Sunday, January 27
The Warsaw Ghetto was closed to the world on November 15th, 1940 imprisoning hundreds of thousands of Jewish men, women, and children in an area just over three-square kilometers. Conditions were beyond dismal; and I can only imagine that, for those living in the Ghetto, hope for some form of human decency and normal life was dwindling.
Emanuel Ringelblum was a Jewish historian living in the Warsaw Ghetto. And while many around him were scared and confused about their current situation, Ringelblum understood that the story of the Jewish people needed to be told and it needed to be told by the Jewish populace themselves. So, Ringelblum made the dangerous and selfless decision to lead a team of Jewish activists with the purpose of documenting life in the Ghetto.
This operation went by the code name Oyneg Shabes which is Yiddish for Sabbath delight. Ringelblum and his team of well-placed observers worked clandestinely and tirelessly collecting stories, jokes, songs, paintings, documents and anything else that gave insight into life in the Ghetto.
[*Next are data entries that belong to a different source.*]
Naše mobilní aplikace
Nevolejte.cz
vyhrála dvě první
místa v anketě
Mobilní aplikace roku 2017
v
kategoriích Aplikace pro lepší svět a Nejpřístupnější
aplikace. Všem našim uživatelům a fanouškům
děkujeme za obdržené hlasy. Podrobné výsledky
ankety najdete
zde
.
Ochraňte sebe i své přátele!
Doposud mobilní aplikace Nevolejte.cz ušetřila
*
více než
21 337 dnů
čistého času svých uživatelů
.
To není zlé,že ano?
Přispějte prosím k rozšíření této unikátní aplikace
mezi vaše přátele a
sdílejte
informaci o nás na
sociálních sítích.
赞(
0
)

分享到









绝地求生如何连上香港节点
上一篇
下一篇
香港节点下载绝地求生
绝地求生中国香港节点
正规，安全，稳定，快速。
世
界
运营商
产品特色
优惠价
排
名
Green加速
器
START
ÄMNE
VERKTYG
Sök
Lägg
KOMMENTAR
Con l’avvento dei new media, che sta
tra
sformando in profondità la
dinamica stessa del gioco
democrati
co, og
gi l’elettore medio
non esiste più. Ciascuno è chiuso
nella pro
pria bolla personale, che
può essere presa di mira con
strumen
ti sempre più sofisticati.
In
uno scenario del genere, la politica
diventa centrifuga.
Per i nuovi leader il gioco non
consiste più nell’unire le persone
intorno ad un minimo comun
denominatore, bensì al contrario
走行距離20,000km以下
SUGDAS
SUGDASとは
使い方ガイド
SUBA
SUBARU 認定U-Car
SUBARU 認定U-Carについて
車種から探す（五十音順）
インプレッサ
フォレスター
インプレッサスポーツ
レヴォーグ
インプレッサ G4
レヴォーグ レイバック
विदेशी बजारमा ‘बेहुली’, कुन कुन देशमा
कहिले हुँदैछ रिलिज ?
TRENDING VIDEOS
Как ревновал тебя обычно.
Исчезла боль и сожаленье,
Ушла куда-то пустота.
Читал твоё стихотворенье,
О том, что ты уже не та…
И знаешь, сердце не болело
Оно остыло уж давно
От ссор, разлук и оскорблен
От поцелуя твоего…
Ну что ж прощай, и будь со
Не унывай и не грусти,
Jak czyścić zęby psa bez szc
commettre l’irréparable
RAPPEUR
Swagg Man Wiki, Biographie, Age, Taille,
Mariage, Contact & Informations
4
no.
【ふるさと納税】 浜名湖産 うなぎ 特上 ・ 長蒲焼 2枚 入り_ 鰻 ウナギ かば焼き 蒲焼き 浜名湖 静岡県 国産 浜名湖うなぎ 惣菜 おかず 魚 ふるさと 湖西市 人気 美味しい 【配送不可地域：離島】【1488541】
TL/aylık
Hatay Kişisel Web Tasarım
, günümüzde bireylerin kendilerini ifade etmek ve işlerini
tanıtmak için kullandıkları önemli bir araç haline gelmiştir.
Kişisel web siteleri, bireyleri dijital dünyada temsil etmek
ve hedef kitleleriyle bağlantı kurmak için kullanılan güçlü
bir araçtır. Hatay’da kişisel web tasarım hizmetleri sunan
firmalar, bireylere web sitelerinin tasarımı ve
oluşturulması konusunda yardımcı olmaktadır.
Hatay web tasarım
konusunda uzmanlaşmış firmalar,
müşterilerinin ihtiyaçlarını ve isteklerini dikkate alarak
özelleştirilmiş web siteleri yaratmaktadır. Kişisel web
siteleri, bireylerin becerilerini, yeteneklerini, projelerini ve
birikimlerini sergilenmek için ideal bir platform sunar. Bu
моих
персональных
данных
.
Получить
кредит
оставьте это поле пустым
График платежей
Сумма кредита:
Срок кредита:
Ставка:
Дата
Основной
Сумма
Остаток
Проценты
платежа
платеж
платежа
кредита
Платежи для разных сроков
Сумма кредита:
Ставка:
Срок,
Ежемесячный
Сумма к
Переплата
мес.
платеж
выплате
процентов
Their work was dangerous. And if a member of Oyneg Shabes was discovered, they would be killed. But the brave men and women of Oyneg Shabes understood that their work was worth the risk. If they were going to be defeated, they were determined to give their side of the story.
Aperture Cinema recently screened the documentary “Who Will Write Our History,” which tells the story of Oyneg Shabes. The documentary follows several professional actors as they recreate – word for word – scenes and dialogue found in the actual archives and superimposes these characters into the backdrop of Nazi propaganda videos. The stories were not a second-hand account nor were they written after the war – they were written by the people who lived there during that moment in time.
The documentary tackles a myriad of difficult and often unpleasant topics. Is it worth giving food to someone who is beyond help when food is scarce and needed by others who may yet live? Is ignoring a dead body in the street a sign of weakness or strength? Is there always hope? And, most importantly, how can we put an end to this type of suffering?
“Who Will Write Out History” was screened on January 27th – Holocaust Remembrance Day. It’s February, now, meaning that it is Black History Month. And while we have these occasions to mark remembrance and celebrate historically oppressed peoples, it seems like the lessons that we should be learning – lessons like tolerance, acceptance, and love – are being lost. Schools, churches, and synagogues are being attacked. Families are being separated at the border. And offensive rhetoric of all types seems to be the norm. But if the Oyneg Shabes and “Who Will Write Out History” teach us one thing is that we do not have to accept this as the norm.
I had never heard of Oyneg Shabes before I saw this film. I didn’t know what the conditions of the Warsaw Ghetto were like and I had never heard of this secret archive that so many risked their lives for. As a Jew, I had failed to learn my own history. But I was filled with a sense of pride from what I learned. A renewed sense of identity and power in a climate that seems to demand passivity. So, I implore you, dear reader, to make the same mistake I did; remember who we are, what we’ve come through, and where we are going. Be proud of who you are in the faces of those who want to silence you. Remember.